→ **Problem details**: Edit the rows below so that every "Live Demo" becomes "Live Preview", with everything else left as it is. Leave the pictures out of your answer.

Dataset excerpts:
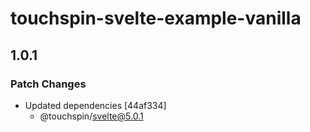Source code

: # touchspin-svelte-example-vanilla

## 1.0.1

### Patch Changes

- Updated dependencies [44af334]
  - @touchspin/svelte@5.0.1
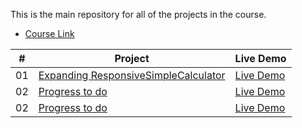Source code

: 
This is the main repository for all of the projects in the course.

- [Course Link](#)

| #   | Project                       | Live Demo     |
|-----|-------------------------------|---------------|
| 01  | [Expanding ResponsiveSimpleCalculator](#)         | [Live Demo](https://mahmoudkhaled122.github.io/fdfssdw/ResponsiveTodoList/) |
| 02  | [Progress to do](#)          | [Live Demo](https://mahmoudkhaled122.github.io/fdfssdw/ResponsiveTodoList//) |
| 02  | [Progress to do](#)          | [Live Demo](/) |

→ **Finished exercise**:
Source code

: # touchspin-svelte-example-vanilla

## 1.0.1

### Patch Changes

- Updated dependencies [44af334]
  - @touchspin/svelte@5.0.1
Source code

: 
This is the main repository for all of the projects in the course.

- [Course Link](#)

| #   | Project                       | Live Preview     |
|-----|-------------------------------|---------------|
| 01  | [Expanding ResponsiveSimpleCalculator](#)         | [Live Preview](https://mahmoudkhaled122.github.io/fdfssdw/ResponsiveTodoList/) |
| 02  | [Progress to do](#)          | [Live Preview](https://mahmoudkhaled122.github.io/fdfssdw/ResponsiveTodoList//) |
| 02  | [Progress to do](#)          | [Live Preview](/) |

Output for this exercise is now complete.